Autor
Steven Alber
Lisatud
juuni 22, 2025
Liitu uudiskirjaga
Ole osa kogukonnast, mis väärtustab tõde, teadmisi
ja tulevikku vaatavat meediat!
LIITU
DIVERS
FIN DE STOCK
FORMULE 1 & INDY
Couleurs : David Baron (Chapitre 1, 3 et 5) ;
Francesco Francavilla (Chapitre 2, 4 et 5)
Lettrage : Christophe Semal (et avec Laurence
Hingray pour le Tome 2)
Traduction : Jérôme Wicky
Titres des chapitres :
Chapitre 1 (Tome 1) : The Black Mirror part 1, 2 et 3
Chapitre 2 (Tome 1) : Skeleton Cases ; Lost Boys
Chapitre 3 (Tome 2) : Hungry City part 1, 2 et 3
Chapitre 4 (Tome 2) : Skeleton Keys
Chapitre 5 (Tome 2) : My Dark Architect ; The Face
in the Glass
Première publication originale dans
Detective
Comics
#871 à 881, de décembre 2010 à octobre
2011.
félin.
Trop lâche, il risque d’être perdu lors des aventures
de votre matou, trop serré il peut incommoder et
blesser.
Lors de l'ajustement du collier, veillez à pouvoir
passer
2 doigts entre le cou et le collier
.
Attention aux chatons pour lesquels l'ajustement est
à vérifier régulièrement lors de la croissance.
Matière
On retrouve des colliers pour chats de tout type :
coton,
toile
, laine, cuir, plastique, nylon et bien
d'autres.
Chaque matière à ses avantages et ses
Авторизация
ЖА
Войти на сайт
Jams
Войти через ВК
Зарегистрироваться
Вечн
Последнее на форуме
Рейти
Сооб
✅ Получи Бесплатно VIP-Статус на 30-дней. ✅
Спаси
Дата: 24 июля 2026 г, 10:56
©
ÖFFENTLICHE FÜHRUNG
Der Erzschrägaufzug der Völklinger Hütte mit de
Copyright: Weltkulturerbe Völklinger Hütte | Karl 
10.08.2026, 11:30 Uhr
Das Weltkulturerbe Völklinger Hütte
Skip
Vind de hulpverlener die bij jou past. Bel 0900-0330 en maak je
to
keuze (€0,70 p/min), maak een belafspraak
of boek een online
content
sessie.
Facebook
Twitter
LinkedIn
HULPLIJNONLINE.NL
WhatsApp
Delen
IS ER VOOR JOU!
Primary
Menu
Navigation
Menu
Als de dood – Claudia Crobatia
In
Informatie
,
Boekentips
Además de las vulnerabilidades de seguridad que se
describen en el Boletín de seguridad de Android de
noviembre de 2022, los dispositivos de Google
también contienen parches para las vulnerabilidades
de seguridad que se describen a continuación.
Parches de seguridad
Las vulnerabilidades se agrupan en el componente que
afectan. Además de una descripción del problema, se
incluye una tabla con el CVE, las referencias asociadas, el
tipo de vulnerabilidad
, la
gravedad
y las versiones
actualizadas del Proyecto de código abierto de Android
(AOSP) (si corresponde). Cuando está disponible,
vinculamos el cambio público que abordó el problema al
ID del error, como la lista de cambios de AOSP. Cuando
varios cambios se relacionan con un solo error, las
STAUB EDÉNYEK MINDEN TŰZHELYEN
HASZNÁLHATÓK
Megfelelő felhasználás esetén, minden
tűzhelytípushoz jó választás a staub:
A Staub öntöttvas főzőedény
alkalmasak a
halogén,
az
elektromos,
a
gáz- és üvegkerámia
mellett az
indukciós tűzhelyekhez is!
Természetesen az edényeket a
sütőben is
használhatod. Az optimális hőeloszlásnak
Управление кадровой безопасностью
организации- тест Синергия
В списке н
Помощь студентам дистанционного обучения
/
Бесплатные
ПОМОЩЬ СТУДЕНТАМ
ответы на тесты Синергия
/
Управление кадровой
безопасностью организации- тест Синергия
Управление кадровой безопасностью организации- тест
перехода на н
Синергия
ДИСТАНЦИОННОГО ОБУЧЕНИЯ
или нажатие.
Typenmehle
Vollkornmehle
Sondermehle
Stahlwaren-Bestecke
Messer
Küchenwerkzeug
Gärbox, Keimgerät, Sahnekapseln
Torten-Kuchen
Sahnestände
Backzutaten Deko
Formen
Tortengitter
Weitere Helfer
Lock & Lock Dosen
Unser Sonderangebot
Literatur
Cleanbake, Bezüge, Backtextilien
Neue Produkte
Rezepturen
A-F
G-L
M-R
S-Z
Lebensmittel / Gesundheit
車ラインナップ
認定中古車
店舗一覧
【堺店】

JOB:
Give back the full listing above, exactly as it reads.

EXPECTED ANSWER:
Autor
Steven Alber
Lisatud
juuni 22, 2025
Liitu uudiskirjaga
Ole osa kogukonnast, mis väärtustab tõde, teadmisi
ja tulevikku vaatavat meediat!
LIITU
DIVERS
FIN DE STOCK
FORMULE 1 & INDY
Couleurs : David Baron (Chapitre 1, 3 et 5) ;
Francesco Francavilla (Chapitre 2, 4 et 5)
Lettrage : Christophe Semal (et avec Laurence
Hingray pour le Tome 2)
Traduction : Jérôme Wicky
Titres des chapitres :
Chapitre 1 (Tome 1) : The Black Mirror part 1, 2 et 3
Chapitre 2 (Tome 1) : Skeleton Cases ; Lost Boys
Chapitre 3 (Tome 2) : Hungry City part 1, 2 et 3
Chapitre 4 (Tome 2) : Skeleton Keys
Chapitre 5 (Tome 2) : My Dark Architect ; The Face
in the Glass
Première publication originale dans
Detective
Comics
#871 à 881, de décembre 2010 à octobre
2011.
félin.
Trop lâche, il risque d’être perdu lors des aventures
de votre matou, trop serré il peut incommoder et
blesser.
Lors de l'ajustement du collier, veillez à pouvoir
passer
2 doigts entre le cou et le collier
.
Attention aux chatons pour lesquels l'ajustement est
à vérifier régulièrement lors de la croissance.
Matière
On retrouve des colliers pour chats de tout type :
coton,
toile
, laine, cuir, plastique, nylon et bien
d'autres.
Chaque matière à ses avantages et ses
Авторизация
ЖА
Войти на сайт
Jams
Войти через ВК
Зарегистрироваться
Вечн
Последнее на форуме
Рейти
Сооб
✅ Получи Бесплатно VIP-Статус на 30-дней. ✅
Спаси
Дата: 24 июля 2026 г, 10:56
©
ÖFFENTLICHE FÜHRUNG
Der Erzschrägaufzug der Völklinger Hütte mit de
Copyright: Weltkulturerbe Völklinger Hütte | Karl 
10.08.2026, 11:30 Uhr
Das Weltkulturerbe Völklinger Hütte
Skip
Vind de hulpverlener die bij jou past. Bel 0900-0330 en maak je
to
keuze (€0,70 p/min), maak een belafspraak
of boek een online
content
sessie.
Facebook
Twitter
LinkedIn
HULPLIJNONLINE.NL
WhatsApp
Delen
IS ER VOOR JOU!
Primary
Menu
Navigation
Menu
Als de dood – Claudia Crobatia
In
Informatie
,
Boekentips
Además de las vulnerabilidades de seguridad que se
describen en el Boletín de seguridad de Android de
noviembre de 2022, los dispositivos de Google
también contienen parches para las vulnerabilidades
de seguridad que se describen a continuación.
Parches de seguridad
Las vulnerabilidades se agrupan en el componente que
afectan. Además de una descripción del problema, se
incluye una tabla con el CVE, las referencias asociadas, el
tipo de vulnerabilidad
, la
gravedad
y las versiones
actualizadas del Proyecto de código abierto de Android
(AOSP) (si corresponde). Cuando está disponible,
vinculamos el cambio público que abordó el problema al
ID del error, como la lista de cambios de AOSP. Cuando
varios cambios se relacionan con un solo error, las
STAUB EDÉNYEK MINDEN TŰZHELYEN
HASZNÁLHATÓK
Megfelelő felhasználás esetén, minden
tűzhelytípushoz jó választás a staub:
A Staub öntöttvas főzőedény
alkalmasak a
halogén,
az
elektromos,
a
gáz- és üvegkerámia
mellett az
indukciós tűzhelyekhez is!
Természetesen az edényeket a
sütőben is
használhatod. Az optimális hőeloszlásnak
Управление кадровой безопасностью
организации- тест Синергия
В списке н
Помощь студентам дистанционного обучения
/
Бесплатные
ПОМОЩЬ СТУДЕНТАМ
ответы на тесты Синергия
/
Управление кадровой
безопасностью организации- тест Синергия
Управление кадровой безопасностью организации- тест
перехода на н
Синергия
ДИСТАНЦИОННОГО ОБУЧЕНИЯ
или нажатие.
Typenmehle
Vollkornmehle
Sondermehle
Stahlwaren-Bestecke
Messer
Küchenwerkzeug
Gärbox, Keimgerät, Sahnekapseln
Torten-Kuchen
Sahnestände
Backzutaten Deko
Formen
Tortengitter
Weitere Helfer
Lock & Lock Dosen
Unser Sonderangebot
Literatur
Cleanbake, Bezüge, Backtextilien
Neue Produkte
Rezepturen
A-F
G-L
M-R
S-Z
Lebensmittel / Gesundheit
車ラインナップ
認定中古車
店舗一覧
【堺店】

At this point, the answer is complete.